A El Hierro, les éléments fournissent toute l’énergie

Fouettée par les eaux, balayée par le vent, écrasée par le soleil: une petite île des Canaries a transformé cette triple malédiction en cadeau des dieux. Et décider d’exploiter tout le potentiel de ces énergies inépuisables.

El Hierro, déclarée réserve mondiale de la biosphère depuis 2001, entend être la première île à s’alimenter uniquement en électricité fabriquée à partir de l’hydraulique, de l’éolien et du solaire.

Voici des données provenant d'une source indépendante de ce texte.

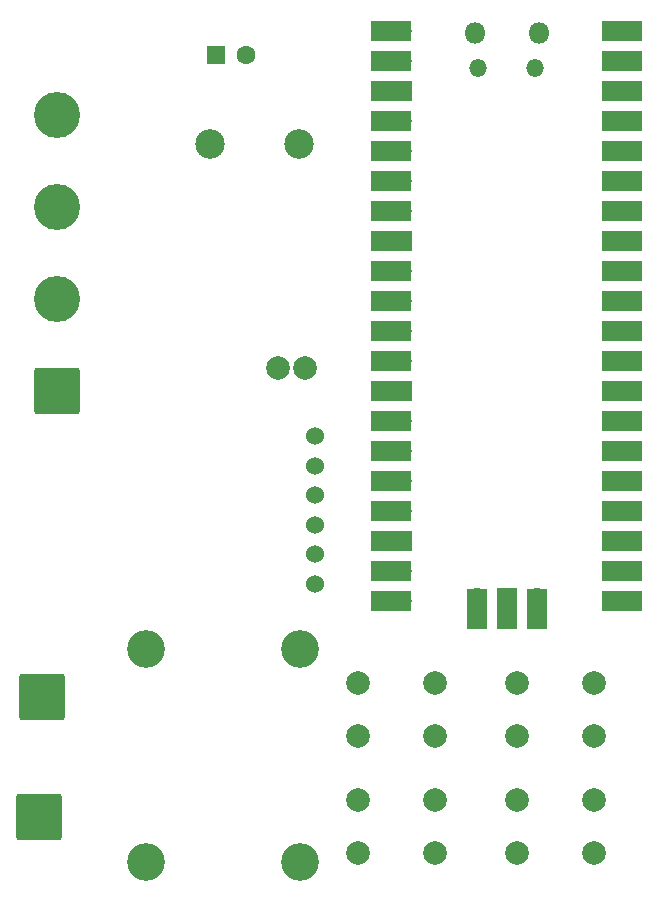
<source format=gbr>
%TF.GenerationSoftware,KiCad,Pcbnew,8.0.1*%
%TF.CreationDate,2024-06-08T21:28:12+01:00*%
%TF.ProjectId,Pico_WOL,5069636f-5f57-44f4-9c2e-6b696361645f,rev?*%
%TF.SameCoordinates,Original*%
%TF.FileFunction,Soldermask,Top*%
%TF.FilePolarity,Negative*%
%FSLAX46Y46*%
G04 Gerber Fmt 4.6, Leading zero omitted, Abs format (unit mm)*
G04 Created by KiCad (PCBNEW 8.0.1) date 2024-06-08 21:28:12*
%MOMM*%
%LPD*%
G01*
G04 APERTURE LIST*
G04 Aperture macros list*
%AMRoundRect*
0 Rectangle with rounded corners*
0 $1 Rounding radius*
0 $2 $3 $4 $5 $6 $7 $8 $9 X,Y pos of 4 corners*
0 Add a 4 corners polygon primitive as box body*
4,1,4,$2,$3,$4,$5,$6,$7,$8,$9,$2,$3,0*
0 Add four circle primitives for the rounded corners*
1,1,$1+$1,$2,$3*
1,1,$1+$1,$4,$5*
1,1,$1+$1,$6,$7*
1,1,$1+$1,$8,$9*
0 Add four rect primitives between the rounded corners*
20,1,$1+$1,$2,$3,$4,$5,0*
20,1,$1+$1,$4,$5,$6,$7,0*
20,1,$1+$1,$6,$7,$8,$9,0*
20,1,$1+$1,$8,$9,$2,$3,0*%
G04 Aperture macros list end*
%ADD10C,2.000000*%
%ADD11C,2.500000*%
%ADD12C,3.200000*%
%ADD13RoundRect,0.250002X-1.699998X1.699998X-1.699998X-1.699998X1.699998X-1.699998X1.699998X1.699998X0*%
%ADD14O,1.800000X1.800000*%
%ADD15O,1.500000X1.500000*%
%ADD16O,1.700000X1.700000*%
%ADD17R,3.500000X1.700000*%
%ADD18R,1.700000X1.700000*%
%ADD19R,1.700000X3.500000*%
%ADD20C,1.524000*%
%ADD21RoundRect,0.250002X1.699998X-1.699998X1.699998X1.699998X-1.699998X1.699998X-1.699998X-1.699998X0*%
%ADD22C,3.900000*%
%ADD23R,1.600000X1.600000*%
%ADD24C,1.600000*%
G04 APERTURE END LIST*
D10*
%TO.C,U5*%
X74390000Y-115414000D03*
X76640000Y-115414000D03*
D11*
X68640000Y-96414000D03*
X76140000Y-96414000D03*
%TD*%
D10*
%TO.C,SW3*%
X94592000Y-142058000D03*
X101092000Y-142058000D03*
X94592000Y-146558000D03*
X101092000Y-146558000D03*
%TD*%
D12*
%TO.C,U4*%
X63200000Y-157192000D03*
X76200000Y-157192000D03*
X63200000Y-139192000D03*
X76200000Y-139192000D03*
%TD*%
D10*
%TO.C,SW4*%
X94592000Y-151964000D03*
X101092000Y-151964000D03*
X94592000Y-156464000D03*
X101092000Y-156464000D03*
%TD*%
D13*
%TO.C,J2*%
X54102000Y-153416000D03*
%TD*%
D14*
%TO.C,U1*%
X91001000Y-86998000D03*
D15*
X91301000Y-90028000D03*
X96151000Y-90028000D03*
D14*
X96451000Y-86998000D03*
D16*
X84836000Y-86868000D03*
D17*
X83936000Y-86868000D03*
D16*
X84836000Y-89408000D03*
D17*
X83936000Y-89408000D03*
D18*
X84836000Y-91948000D03*
D17*
X83936000Y-91948000D03*
D16*
X84836000Y-94488000D03*
D17*
X83936000Y-94488000D03*
D16*
X84836000Y-97028000D03*
D17*
X83936000Y-97028000D03*
D16*
X84836000Y-99568000D03*
D17*
X83936000Y-99568000D03*
D16*
X84836000Y-102108000D03*
D17*
X83936000Y-102108000D03*
D18*
X84836000Y-104648000D03*
D17*
X83936000Y-104648000D03*
D16*
X84836000Y-107188000D03*
D17*
X83936000Y-107188000D03*
D16*
X84836000Y-109728000D03*
D17*
X83936000Y-109728000D03*
D16*
X84836000Y-112268000D03*
D17*
X83936000Y-112268000D03*
D16*
X84836000Y-114808000D03*
D17*
X83936000Y-114808000D03*
D18*
X84836000Y-117348000D03*
D17*
X83936000Y-117348000D03*
D16*
X84836000Y-119888000D03*
D17*
X83936000Y-119888000D03*
D16*
X84836000Y-122428000D03*
D17*
X83936000Y-122428000D03*
D16*
X84836000Y-124968000D03*
D17*
X83936000Y-124968000D03*
D16*
X84836000Y-127508000D03*
D17*
X83936000Y-127508000D03*
D18*
X84836000Y-130048000D03*
D17*
X83936000Y-130048000D03*
D16*
X84836000Y-132588000D03*
D17*
X83936000Y-132588000D03*
D16*
X84836000Y-135128000D03*
D17*
X83936000Y-135128000D03*
D16*
X102616000Y-135128000D03*
D17*
X103516000Y-135128000D03*
D16*
X102616000Y-132588000D03*
D17*
X103516000Y-132588000D03*
D18*
X102616000Y-130048000D03*
D17*
X103516000Y-130048000D03*
D16*
X102616000Y-127508000D03*
D17*
X103516000Y-127508000D03*
D16*
X102616000Y-124968000D03*
D17*
X103516000Y-124968000D03*
D16*
X102616000Y-122428000D03*
D17*
X103516000Y-122428000D03*
D16*
X102616000Y-119888000D03*
D17*
X103516000Y-119888000D03*
D18*
X102616000Y-117348000D03*
D17*
X103516000Y-117348000D03*
D16*
X102616000Y-114808000D03*
D17*
X103516000Y-114808000D03*
D16*
X102616000Y-112268000D03*
D17*
X103516000Y-112268000D03*
D16*
X102616000Y-109728000D03*
D17*
X103516000Y-109728000D03*
D16*
X102616000Y-107188000D03*
D17*
X103516000Y-107188000D03*
D18*
X102616000Y-104648000D03*
D17*
X103516000Y-104648000D03*
D16*
X102616000Y-102108000D03*
D17*
X103516000Y-102108000D03*
D16*
X102616000Y-99568000D03*
D17*
X103516000Y-99568000D03*
D16*
X102616000Y-97028000D03*
D17*
X103516000Y-97028000D03*
D16*
X102616000Y-94488000D03*
D17*
X103516000Y-94488000D03*
D18*
X102616000Y-91948000D03*
D17*
X103516000Y-91948000D03*
D16*
X102616000Y-89408000D03*
D17*
X103516000Y-89408000D03*
D16*
X102616000Y-86868000D03*
D17*
X103516000Y-86868000D03*
D16*
X91186000Y-134898000D03*
D19*
X91186000Y-135798000D03*
D18*
X93726000Y-134898000D03*
D19*
X93726000Y-135798000D03*
D16*
X96266000Y-134898000D03*
D19*
X96266000Y-135798000D03*
%TD*%
D20*
%TO.C,U2*%
X77470000Y-121158000D03*
X77470000Y-123658000D03*
X77470000Y-126158000D03*
X77470000Y-128658000D03*
X77470000Y-131158000D03*
X77470000Y-133658000D03*
%TD*%
D10*
%TO.C,SW1*%
X81130000Y-142058000D03*
X87630000Y-142058000D03*
X81130000Y-146558000D03*
X87630000Y-146558000D03*
%TD*%
D21*
%TO.C,J1*%
X54356000Y-143256000D03*
%TD*%
D10*
%TO.C,SW2*%
X81130000Y-151964000D03*
X87630000Y-151964000D03*
X81130000Y-156464000D03*
X87630000Y-156464000D03*
%TD*%
D21*
%TO.C,J3*%
X55626000Y-117348000D03*
D22*
X55626000Y-109548000D03*
X55626000Y-101748000D03*
X55626000Y-93948000D03*
%TD*%
D23*
%TO.C,C1*%
X69128000Y-88900000D03*
D24*
X71628000Y-88900000D03*
%TD*%
M02*

</source>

C’est un système original qui va être instauré sur cette île de 276 km2 : une savante association des énergies de l’eau, du vent et du soleil. L’électricité emmagasinée par les éoliennes servira à alimenter une centrale hydroélectrique.

Celle-ci pompera de l’eau qui sera stockée en hauteur comme réserve d’énergie : en cas d’absence de vent ou de soleil insuffisant, elle pourra redescendre vers un bassin inférieur et produire de l’électricité par ce déplacement au travers de turbines.

Schema El hierro
Schéma explicatif du modèle El Hierro

L’eau de mer sera également désalinisée, grâce à l’énergie éolienne, pour la consommation des 10 000 habitants de l’ile. Ce projet devrait sortir de terre et être inauguré d’ici 10 mois. Dans un second temps, 500 mètres carrés de panneaux solaires seront déployés pour produire de l’eau chaude.

Le coût de l’initiative est évalué à 55 millions d’euros, assumé en partie par l’Etat espagnol. Mais il pourrait éviter chaque année l’achat de 40 000 barrils de pétrole, soit une dépense d’environ 1,8 millions d’euros. Et éviter aussi l’émission de 18700 tonnes de CO2.

Et le Gouvernement des Canaries entend déjà disséminer le concept d’île auto-suffisante. « La Crête ou Madère pourraient s’en inspirer » souligne-t-il dans une étude dédiée. Il ajoute que 13 millions d’européens et 600 millions de personnes dans le monde vivent dans des îles. En espérant que ce projet, initié sur un petit paradis isolé, puisse s’exporter sur des îles plus développées et plus peuplées.